Chronique des musiques singulières : contemporaines, électroniques, expérimentales, du monde parfois. Entre actualité et inactualité, prendre le temps des musiques différentes, non-formatées...
Je profite de l'été pour décoller davantage de l'actualité, qui nous entraîne impitoyablement en avant, nous impose les sorties innombrables d'une société d'hyper-consommation : sortons de l'hyper-marché, résistons aux stimuli et sachons regarder ailleurs, en arrière, à côté des feux illusoires de la rampe médiatique. Retour à l'essentiel, aux musiques fondamentales qui aident à construire l'être avant de le dépasser. Retour à Terry, le maître des claviers, l'improvisateur le plus génial de notre époque, l'homme des concerts-fleuves, des nuits d'envolées psychédéliques, des chevauchées transcendantes. L'un des fondateurs de la musique minimaliste répétitive avec In C, en do majeur, composée en 1964 : 53 motifs, "patterns", à répéter par chaque interprète, chacun d'eux étant libre de répéter le motif autant de fois qu'il le désire avant de passer au motif suivant, d'où la création d'une tapisserie sonore chatoyante, ondulante comme l'infini qu'elle semble condenser. Je ne reviens pas sur la biographie de ce musicien né en 1935, imprégné de jazz, de musique contemporaine, formé par un maître indien pendant plusieurs années. Terry Riley est le plus occidental des musiciens orientaux, voilà ce qu'on pourrait dire de son oeuvre immense, si mal connue en France.
Ce premier billet met l'accent sur deux disques. Shri Camel, sorti en 1978 chez CBS, - album, que j'avais en vinyl et que je viens de recevoir en laser, reste une merveille : Terry, à l'orgue électronique modifié pour atteindre une "intonation juste", avec un système d'écho numérisé, crée une œuvre psychédélique au sens fort, orientale, qui peut tisser jusqu'à seize nappes d'orgue simultanément, atteignant une complexité vertigineuse, d'une beauté stupéfiante. Laissez-vous porter jusqu'au "Desert of ice"...Et regardez bien la pochette, perdez-vous en elle comme dans la musique...Terry Riley sort du piano Bösendorfer Imperial un orchestre complet...Le second est un double album sorti en 1986 chez Celestial Harmonies, The Harp of New Albion. L'idée de départ est de traiter le piano comme une harpe, d'où un instrument qui sonne autrement, dépaysant. Les onze mouvements de cette vaste pièce sont improvisés, mais jalonnés d'éléments composés qui structurent l'ensemble. L'utilisation d'un Bösendorfer Imperial permet de tirer du piano comme un orchestre complet. Les sons fondamentaux se fondent dans un halo constant d'harmoniques. Pris dans la fougue pianistique de Terry, on a un peu l'impression de vivre à l'intérieur de la chevelure splendide d'une comète.
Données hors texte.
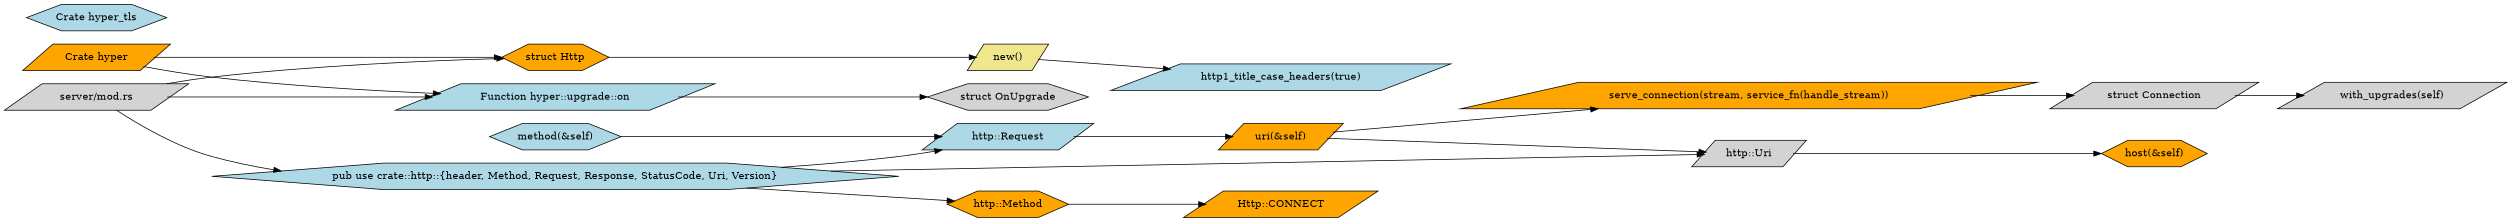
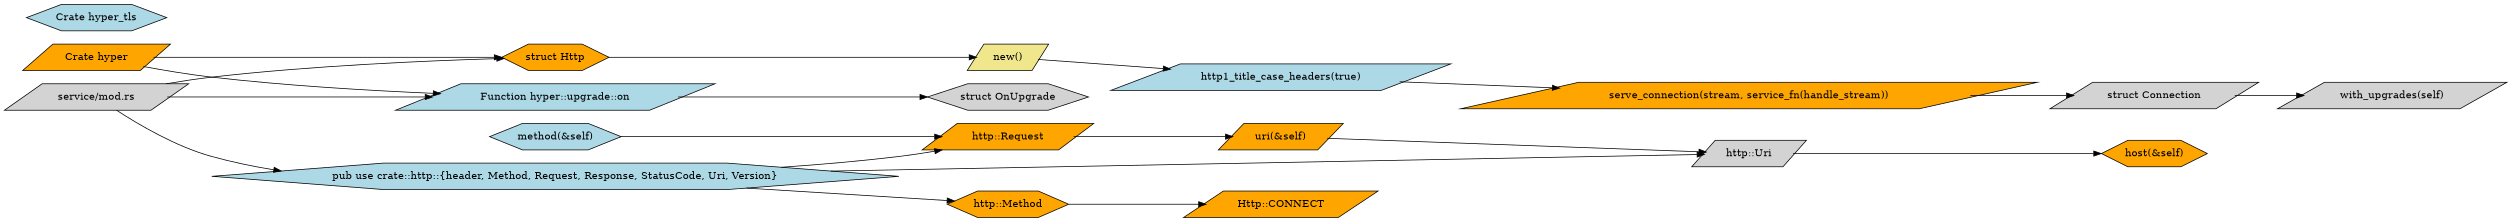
  digraph {
    rankdir=LR
    node [fillcolor=orange shape=parallelogram style=filled]
    n1 [label="Crate hyper"]
    n2 [label="struct Http" shape=hexagon]
    n3 [fillcolor=lightblue label="Function hyper::upgrade::on"]
    "new()" [fillcolor=khaki]
    n5 [fillcolor=lightgrey label="struct OnUpgrade" shape=hexagon]
    n6 [fillcolor=lightblue label="Crate hyper_tls" shape=hexagon]
    "http1_title_case_headers(true)" [fillcolor=lightblue]
    n8 [fillcolor=lightgrey label="struct Connection"]
    "with_upgrades(self)" [fillcolor=lightgrey]
    n10 [fillcolor=lightblue label="pub use crate::http::{header, Method, Request, Response, StatusCode, Uri, Version}" shape=hexagon]
-   "http::Request" [fillcolor=lightblue]
+   "http::Request"
    "http::Method" [shape=hexagon]
    "http::Uri" [fillcolor=lightgrey]
    "uri(&self)"
    n15 [label="Http::CONNECT"]
    "host(&self)" [shape=hexagon]
    "serve_connection(stream, service_fn(handle_stream))"
    "method(&self)" [fillcolor=lightblue shape=hexagon]
-   "server/mod.rs" [fillcolor=lightgrey]
+   "server/mod.rs" [fillcolor=lightgrey label="service/mod.rs"]
    n1 -> n2
    n1 -> n3
    n2 -> "new()"
    n3 -> n5
    "new()" -> "http1_title_case_headers(true)"
-   "uri(&self)" -> "serve_connection(stream, service_fn(handle_stream))"
+   "http1_title_case_headers(true)" -> "serve_connection(stream, service_fn(handle_stream))"
    n8 -> "with_upgrades(self)"
    n10 -> "http::Request"
    n10 -> "http::Method"
    n10 -> "http::Uri"
    "http::Request" -> "uri(&self)"
    "http::Method" -> n15
    "http::Uri" -> "host(&self)"
    "uri(&self)" -> "http::Uri"
    "serve_connection(stream, service_fn(handle_stream))" -> n8
    "method(&self)" -> "http::Request"
    "server/mod.rs" -> n2
    "server/mod.rs" -> n3
    "server/mod.rs" -> n10
  }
Pour finir un vieil adage soufi cité par Terry : La pensée qui est planifiée est tradition.
La pensée qui n'est pas planifiée est imagination.
La pensée qui est les deux à la fois est l'esprit.
Carte établie par le navigateur et corsaire anglais Francis Drake.
(Nouvelle mise en page + illustrations sonores / Émission du 8 juillet 2007 )
Trois pays, trois traditions, trois pianistes qui se distinguent par une audace tranquille. L'airde rien, ils sortent chacun à leur manière un courant musical de la sclérose.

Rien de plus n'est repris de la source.